Our experience indicates that many women with bipolar disorder, regardless of educational and socioeconomic background, as well as physicians who care for them, are ill-informed about the relative risks of perinatal exposure to psychotropics and the high rates of relapse during pregnancy and the postpartum period without treatment
(3,
9,
10). An important finding was that 37% of the patients chose
not to pursue pregnancy when presented with very similar risk-benefit information on 1) the course and risk of recurrence of illness during pregnancy and the postpartum period and 2) the reproductive safety data of the various mood stabilizers, as compared to the 63% who attempted to conceive. This finding underscores the role of patient autonomy in clinical decision making and the importance of providing information about
competing risks and potential benefits involved so that patients can make informed decisions about pregnancy.
A majority of respondents cited concerns about teratogenic risks as well as risk of recurrence after discontinuing maintenance medication as reasons for deciding against pregnancy. For this study group, both types of risk were given similar weight, but this outcome may reflect the impact of the consultation process itself and recent emphasis on maternal risk of treatment discontinuation in our center
(10). On the basis of our clinical experience, fears about potential teratogenic risks of drug treatment during pregnancy appear still to have a strong restraining effect on both patients and physicians, despite the serious risks of treatment discontinuation in bipolar disorder, which have been appreciated more recently
(6,
7,
10).

::::::::

▶ **Assigned task A**
According to the bipolar disorder and pregnancy text, what share of patients chose not to pursue pregnancy after receiving the risk-benefit information?
▶ **Assigned task B**
Extend the bipolar disorder and pregnancy text past its final sentence.
The items that follow come from a different source.

▶ **Recorded data**
::::::::

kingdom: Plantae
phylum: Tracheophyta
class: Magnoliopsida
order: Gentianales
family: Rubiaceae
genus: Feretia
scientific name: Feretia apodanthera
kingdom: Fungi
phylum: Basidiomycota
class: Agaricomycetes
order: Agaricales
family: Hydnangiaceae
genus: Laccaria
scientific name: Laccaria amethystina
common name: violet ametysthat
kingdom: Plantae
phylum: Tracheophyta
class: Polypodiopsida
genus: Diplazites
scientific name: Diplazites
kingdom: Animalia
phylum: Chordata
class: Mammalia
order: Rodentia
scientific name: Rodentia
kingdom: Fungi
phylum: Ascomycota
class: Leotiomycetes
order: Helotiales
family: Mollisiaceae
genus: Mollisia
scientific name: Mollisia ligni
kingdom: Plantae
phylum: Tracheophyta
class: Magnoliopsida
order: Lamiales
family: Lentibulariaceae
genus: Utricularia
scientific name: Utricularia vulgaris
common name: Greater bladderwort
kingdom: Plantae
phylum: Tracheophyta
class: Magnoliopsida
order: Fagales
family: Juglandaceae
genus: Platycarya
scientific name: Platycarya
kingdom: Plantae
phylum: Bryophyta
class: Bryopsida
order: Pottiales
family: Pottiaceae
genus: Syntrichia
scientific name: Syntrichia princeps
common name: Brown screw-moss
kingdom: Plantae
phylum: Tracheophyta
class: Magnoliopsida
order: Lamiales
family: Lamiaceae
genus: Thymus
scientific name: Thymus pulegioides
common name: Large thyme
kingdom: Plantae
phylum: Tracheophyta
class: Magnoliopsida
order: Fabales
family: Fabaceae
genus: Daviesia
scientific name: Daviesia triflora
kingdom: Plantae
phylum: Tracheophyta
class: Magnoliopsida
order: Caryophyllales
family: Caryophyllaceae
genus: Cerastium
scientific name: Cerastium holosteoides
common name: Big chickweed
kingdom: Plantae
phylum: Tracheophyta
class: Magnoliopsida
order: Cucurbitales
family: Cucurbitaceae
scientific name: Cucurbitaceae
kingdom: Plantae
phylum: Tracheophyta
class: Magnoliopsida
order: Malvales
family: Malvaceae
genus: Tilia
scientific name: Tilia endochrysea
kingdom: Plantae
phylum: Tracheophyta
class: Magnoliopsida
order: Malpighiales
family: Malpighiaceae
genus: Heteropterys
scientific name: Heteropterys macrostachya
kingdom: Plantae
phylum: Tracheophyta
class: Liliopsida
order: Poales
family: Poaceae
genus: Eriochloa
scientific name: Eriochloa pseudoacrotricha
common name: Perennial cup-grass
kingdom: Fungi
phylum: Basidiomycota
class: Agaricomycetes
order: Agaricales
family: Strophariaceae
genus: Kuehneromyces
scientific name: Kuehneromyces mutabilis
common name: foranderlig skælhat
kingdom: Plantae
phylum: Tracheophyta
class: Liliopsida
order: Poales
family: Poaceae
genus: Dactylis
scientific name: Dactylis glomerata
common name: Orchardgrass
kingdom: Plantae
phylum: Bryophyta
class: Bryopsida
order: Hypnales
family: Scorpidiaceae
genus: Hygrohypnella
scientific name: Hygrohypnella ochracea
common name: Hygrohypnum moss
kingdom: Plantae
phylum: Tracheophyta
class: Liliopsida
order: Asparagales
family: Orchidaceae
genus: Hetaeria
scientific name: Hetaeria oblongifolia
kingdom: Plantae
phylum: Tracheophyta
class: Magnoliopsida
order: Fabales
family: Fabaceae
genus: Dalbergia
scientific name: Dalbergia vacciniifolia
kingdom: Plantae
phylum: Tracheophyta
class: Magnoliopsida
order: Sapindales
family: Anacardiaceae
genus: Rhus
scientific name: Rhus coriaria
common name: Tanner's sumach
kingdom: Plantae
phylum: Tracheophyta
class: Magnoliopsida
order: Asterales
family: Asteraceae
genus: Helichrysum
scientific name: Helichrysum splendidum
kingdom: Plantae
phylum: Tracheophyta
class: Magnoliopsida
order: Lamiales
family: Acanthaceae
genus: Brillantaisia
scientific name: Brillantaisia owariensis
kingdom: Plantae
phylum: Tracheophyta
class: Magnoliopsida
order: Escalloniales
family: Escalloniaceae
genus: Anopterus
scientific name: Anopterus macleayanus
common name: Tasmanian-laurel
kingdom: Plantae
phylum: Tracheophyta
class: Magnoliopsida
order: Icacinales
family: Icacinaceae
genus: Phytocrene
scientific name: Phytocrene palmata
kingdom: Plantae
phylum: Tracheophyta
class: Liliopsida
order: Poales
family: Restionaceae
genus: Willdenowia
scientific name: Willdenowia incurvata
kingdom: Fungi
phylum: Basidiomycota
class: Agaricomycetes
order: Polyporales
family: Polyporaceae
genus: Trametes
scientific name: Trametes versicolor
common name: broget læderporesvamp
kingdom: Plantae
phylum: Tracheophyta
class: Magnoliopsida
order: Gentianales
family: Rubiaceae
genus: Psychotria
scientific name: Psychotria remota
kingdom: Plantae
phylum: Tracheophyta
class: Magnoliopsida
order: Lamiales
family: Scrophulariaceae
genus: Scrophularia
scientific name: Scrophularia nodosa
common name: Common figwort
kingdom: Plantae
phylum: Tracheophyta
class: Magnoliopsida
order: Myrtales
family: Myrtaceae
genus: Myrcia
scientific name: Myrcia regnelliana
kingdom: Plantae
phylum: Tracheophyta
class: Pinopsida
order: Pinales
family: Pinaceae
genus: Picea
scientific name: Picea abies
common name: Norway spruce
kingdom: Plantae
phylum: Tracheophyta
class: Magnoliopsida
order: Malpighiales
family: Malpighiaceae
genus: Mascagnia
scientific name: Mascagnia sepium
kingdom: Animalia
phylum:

::::::::

▶ **Response A**
37%

▶ **Response B**
The study findings support our impression that providing accurate and
balanced information about treatment options and relative risks, including the limits of current knowledge, can contribute importantly to informed family planning by women with bipolar disorder. We propose, specifically, that judgments concerning “reasonable risks” during pregnancy require shared responsibility but ultimately rest with the patient herself. Moreover, clinicians should resist automatic discontinuation of ongoing psychotropic medication in pregnancy without informing the patient of the considerable clinical risks involved
(6,
7,
10) and taking her wishes about treatment and pregnancy into account. Studies in broader samples of women of childbearing age with bipolar disorder are required to clarify the unique reproductive health needs of this special and understudied population and to develop sound policies for their care.